Two men allegedly behind a phishing scheme that saw thousands of Australian consumers targeted and many scammed out of tens of thousands of dollars have been arrested in NSW.
Police will allege the men were part of an Australian-based fraud syndicate working to steal identities and money from thousands of Australians through a sophisticated SMS phishing scheme.
They posed as Australian banks and telecommunications companies, misleading victims into providing their personal or financial account information, police say.
Using SIM boxes, which are capable of sending tens of thousands of text messages at a time, the group fleeced 45 customers from one bank alone - in one instance stealing more than $30,000 from a single customer.
One telecommunications provider identifying more than 49,000 messages sent to its customers within the span of one week.
The AFP and NSW Police searched properties in Burwood and Macquarie Park on Tuesday, where they seized nine SIM boxes, hundreds of SIM cards, and multiple electronic devices, including mobile phones, laptops and hard drives.
Fake ID documents, over $50,000 in cash, a money counter, methamphetamine and drug paraphernalia were also seized.

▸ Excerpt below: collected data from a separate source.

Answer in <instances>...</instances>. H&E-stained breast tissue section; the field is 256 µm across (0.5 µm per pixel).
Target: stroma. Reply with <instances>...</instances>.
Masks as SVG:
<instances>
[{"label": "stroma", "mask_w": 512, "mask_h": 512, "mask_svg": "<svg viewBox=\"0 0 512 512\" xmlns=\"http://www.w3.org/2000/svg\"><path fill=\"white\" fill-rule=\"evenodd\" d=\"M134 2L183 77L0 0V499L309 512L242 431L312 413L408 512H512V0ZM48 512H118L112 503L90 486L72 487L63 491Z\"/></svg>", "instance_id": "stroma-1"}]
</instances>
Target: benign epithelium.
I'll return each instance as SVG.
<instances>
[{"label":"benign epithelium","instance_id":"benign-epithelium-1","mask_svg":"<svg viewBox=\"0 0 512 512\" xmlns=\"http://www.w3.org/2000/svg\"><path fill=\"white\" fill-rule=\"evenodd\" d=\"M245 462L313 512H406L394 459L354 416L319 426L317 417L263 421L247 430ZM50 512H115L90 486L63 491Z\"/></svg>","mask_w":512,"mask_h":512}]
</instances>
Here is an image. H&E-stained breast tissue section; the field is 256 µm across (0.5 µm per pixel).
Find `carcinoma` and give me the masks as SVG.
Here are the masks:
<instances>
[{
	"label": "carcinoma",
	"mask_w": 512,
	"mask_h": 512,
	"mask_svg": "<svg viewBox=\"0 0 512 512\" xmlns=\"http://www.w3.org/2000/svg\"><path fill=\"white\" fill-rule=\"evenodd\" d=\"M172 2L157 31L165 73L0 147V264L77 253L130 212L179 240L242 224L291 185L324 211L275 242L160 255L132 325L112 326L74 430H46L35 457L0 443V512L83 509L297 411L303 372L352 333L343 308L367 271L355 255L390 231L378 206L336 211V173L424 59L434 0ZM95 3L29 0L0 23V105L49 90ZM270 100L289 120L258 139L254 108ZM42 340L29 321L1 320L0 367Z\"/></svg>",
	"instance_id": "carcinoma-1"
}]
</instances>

AFP Cybercrime Commander Chris Goldsmid said the sophistication and scale of the attacks was extreme.
"This fraud syndicate had absolutely no regard for the hardworking Australians they stole from, victims who may be struggling since the bushfires and COVID-19 hit the nation," Cmdr Goldsmid said in a statement.
A 50-year-old Macquarie Park man was arrested and charge with a string of offences including eight counts of giving false or misleading information, one count of dealing in identification information and one count of using a telecommunications network to commit a serious offence.
He was remanded in custody and will face Sydney Central Local Court on November 18.
A 36-year-old Burwood man will be charged with similar offences at a later date.
These kinds of scams wouldn't work if people heeded the advice to never provide confidential personal information to people you don't know and can't identify, NSW Police Cybercrime Squad Commander Detective Superintendent Matthew Craft said.
"Legitimate businesses will never call or SMS customers seeking confidential information. Always be suspicious when you receive such requests," he said in a statement.